(Source data)

=== Begin Enclosure ===

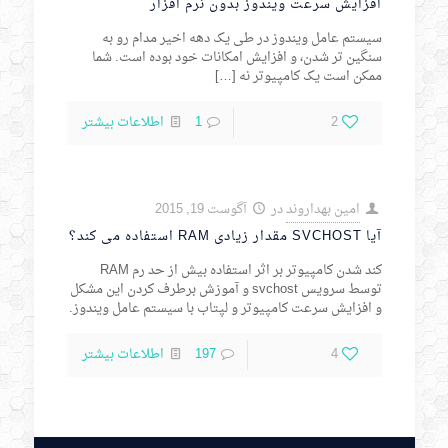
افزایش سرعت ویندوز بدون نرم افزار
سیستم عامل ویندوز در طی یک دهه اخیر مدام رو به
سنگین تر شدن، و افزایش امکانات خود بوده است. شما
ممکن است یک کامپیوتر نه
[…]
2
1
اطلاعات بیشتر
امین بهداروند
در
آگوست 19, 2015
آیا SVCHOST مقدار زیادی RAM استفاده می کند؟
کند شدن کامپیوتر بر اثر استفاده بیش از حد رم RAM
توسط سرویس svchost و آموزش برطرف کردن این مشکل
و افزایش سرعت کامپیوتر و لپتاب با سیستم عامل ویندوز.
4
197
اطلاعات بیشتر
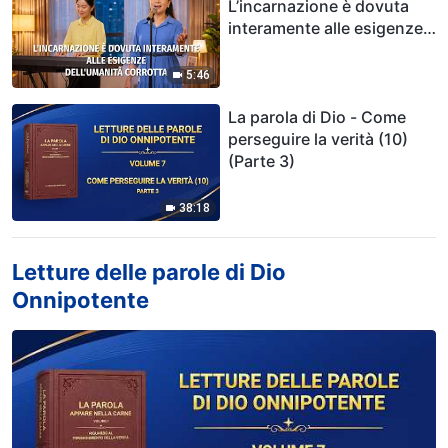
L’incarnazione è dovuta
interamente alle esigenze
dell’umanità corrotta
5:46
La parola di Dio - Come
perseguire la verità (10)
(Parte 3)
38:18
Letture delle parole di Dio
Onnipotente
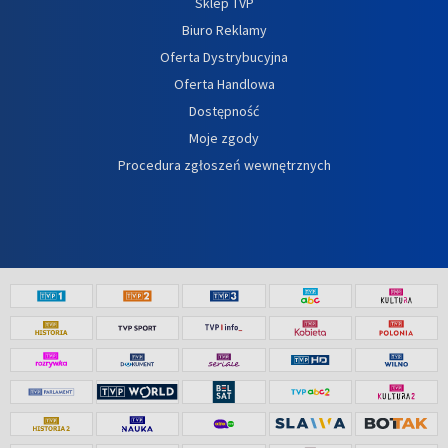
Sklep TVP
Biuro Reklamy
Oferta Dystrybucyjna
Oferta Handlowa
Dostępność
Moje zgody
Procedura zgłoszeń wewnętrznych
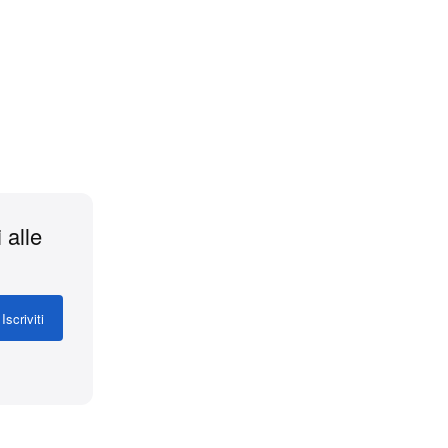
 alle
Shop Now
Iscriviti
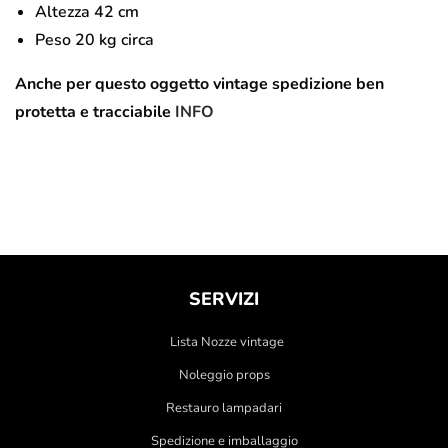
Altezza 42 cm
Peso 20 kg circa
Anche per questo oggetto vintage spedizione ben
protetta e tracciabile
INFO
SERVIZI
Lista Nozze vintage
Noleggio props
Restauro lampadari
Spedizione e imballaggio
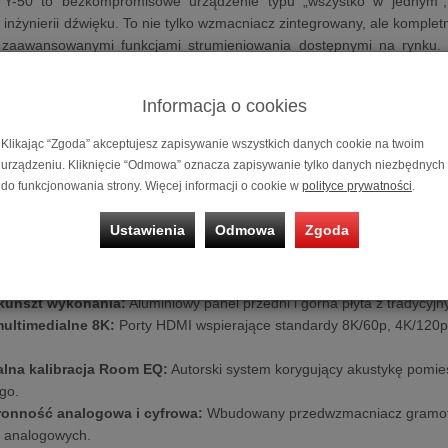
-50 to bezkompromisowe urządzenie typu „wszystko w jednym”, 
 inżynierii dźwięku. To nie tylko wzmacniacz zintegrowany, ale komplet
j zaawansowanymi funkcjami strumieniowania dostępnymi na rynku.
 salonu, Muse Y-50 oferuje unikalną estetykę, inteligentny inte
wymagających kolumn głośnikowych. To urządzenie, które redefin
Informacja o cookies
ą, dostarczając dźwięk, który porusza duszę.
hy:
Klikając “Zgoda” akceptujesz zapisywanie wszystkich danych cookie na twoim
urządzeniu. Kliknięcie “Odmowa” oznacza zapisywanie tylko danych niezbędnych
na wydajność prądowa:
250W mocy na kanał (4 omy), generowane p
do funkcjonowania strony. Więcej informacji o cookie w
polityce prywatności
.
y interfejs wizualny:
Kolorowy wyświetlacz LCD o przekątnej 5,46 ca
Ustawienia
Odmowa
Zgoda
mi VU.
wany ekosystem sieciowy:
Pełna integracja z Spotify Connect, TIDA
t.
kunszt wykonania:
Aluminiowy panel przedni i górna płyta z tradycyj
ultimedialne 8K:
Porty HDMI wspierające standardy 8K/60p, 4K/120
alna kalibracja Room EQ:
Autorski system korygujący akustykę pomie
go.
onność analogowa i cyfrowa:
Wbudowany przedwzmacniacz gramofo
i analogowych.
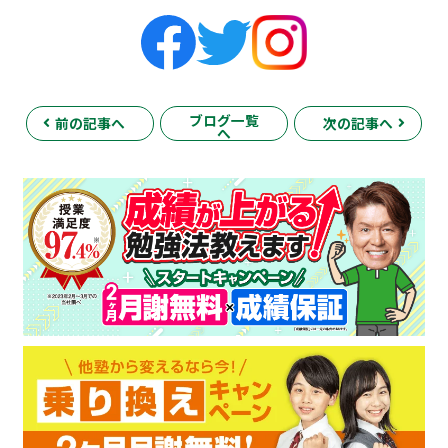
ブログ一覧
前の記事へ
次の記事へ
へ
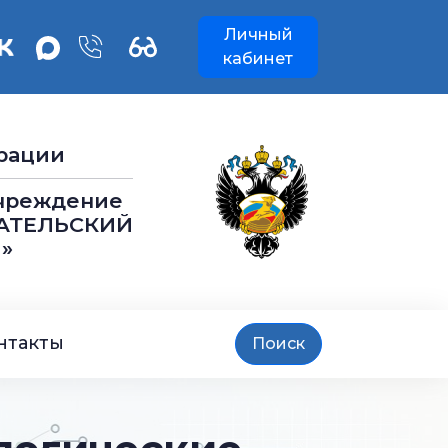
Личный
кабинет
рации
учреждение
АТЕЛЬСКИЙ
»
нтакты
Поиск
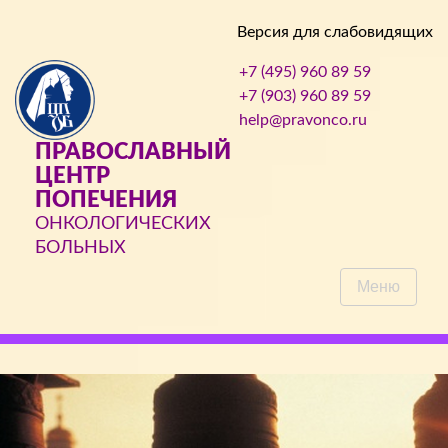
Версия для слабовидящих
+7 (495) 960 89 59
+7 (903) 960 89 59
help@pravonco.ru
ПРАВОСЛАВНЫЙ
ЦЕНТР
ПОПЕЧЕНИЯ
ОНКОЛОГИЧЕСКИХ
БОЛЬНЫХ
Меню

=== End Enclosure ===

== EXERCISE OBJECTIVE ==
Extract all the text from the data above, reproducing each line unchanged. Leave the pictures out of your answer.

== FINISHED TASK ==
افزایش سرعت ویندوز بدون نرم افزار
سیستم عامل ویندوز در طی یک دهه اخیر مدام رو به
سنگین تر شدن، و افزایش امکانات خود بوده است. شما
ممکن است یک کامپیوتر نه
[…]
2
1
اطلاعات بیشتر
امین بهداروند
در
آگوست 19, 2015
آیا SVCHOST مقدار زیادی RAM استفاده می کند؟
کند شدن کامپیوتر بر اثر استفاده بیش از حد رم RAM
توسط سرویس svchost و آموزش برطرف کردن این مشکل
و افزایش سرعت کامپیوتر و لپتاب با سیستم عامل ویندوز.
4
197
اطلاعات بیشتر
L’incarnazione è dovuta
interamente alle esigenze
dell’umanità corrotta
5:46
La parola di Dio - Come
perseguire la verità (10)
(Parte 3)
38:18
Letture delle parole di Dio
Onnipotente
Sklep TVP
Biuro Reklamy
Oferta Dystrybucyjna
Oferta Handlowa
Dostępność
Moje zgody
Procedura zgłoszeń wewnętrznych
 alle
Shop Now
Iscriviti
Altezza 42 cm
Peso 20 kg circa
Anche per questo oggetto vintage spedizione ben
protetta e tracciabile
INFO
SERVIZI
Lista Nozze vintage
Noleggio props
Restauro lampadari
Spedizione e imballaggio
-50 to bezkompromisowe urządzenie typu „wszystko w jednym”, 
 inżynierii dźwięku. To nie tylko wzmacniacz zintegrowany, ale komplet
j zaawansowanymi funkcjami strumieniowania dostępnymi na rynku.
 salonu, Muse Y-50 oferuje unikalną estetykę, inteligentny inte
wymagających kolumn głośnikowych. To urządzenie, które redefin
Informacja o cookies
ą, dostarczając dźwięk, który porusza duszę.
hy:
Klikając “Zgoda” akceptujesz zapisywanie wszystkich danych cookie na twoim
urządzeniu. Kliknięcie “Odmowa” oznacza zapisywanie tylko danych niezbędnych
na wydajność prądowa:
250W mocy na kanał (4 omy), generowane p
do funkcjonowania strony. Więcej informacji o cookie w
polityce prywatności
.
y interfejs wizualny:
Kolorowy wyświetlacz LCD o przekątnej 5,46 ca
Ustawienia
Odmowa
Zgoda
mi VU.
wany ekosystem sieciowy:
Pełna integracja z Spotify Connect, TIDA
t.
kunszt wykonania:
Aluminiowy panel przedni i górna płyta z tradycyj
ultimedialne 8K:
Porty HDMI wspierające standardy 8K/60p, 4K/120
alna kalibracja Room EQ:
Autorski system korygujący akustykę pomie
go.
onność analogowa i cyfrowa:
Wbudowany przedwzmacniacz gramofo
i analogowych.
ブログ一覧
前の記事へ
次の記事へ
へ
Личный
кабинет
рации
учреждение
АТЕЛЬСКИЙ
»
нтакты
Поиск
Версия для слабовидящих
+7 (495) 960 89 59
+7 (903) 960 89 59
help@pravonco.ru
ПРАВОСЛАВНЫЙ
ЦЕНТР
ПОПЕЧЕНИЯ
ОНКОЛОГИЧЕСКИХ
БОЛЬНЫХ
Меню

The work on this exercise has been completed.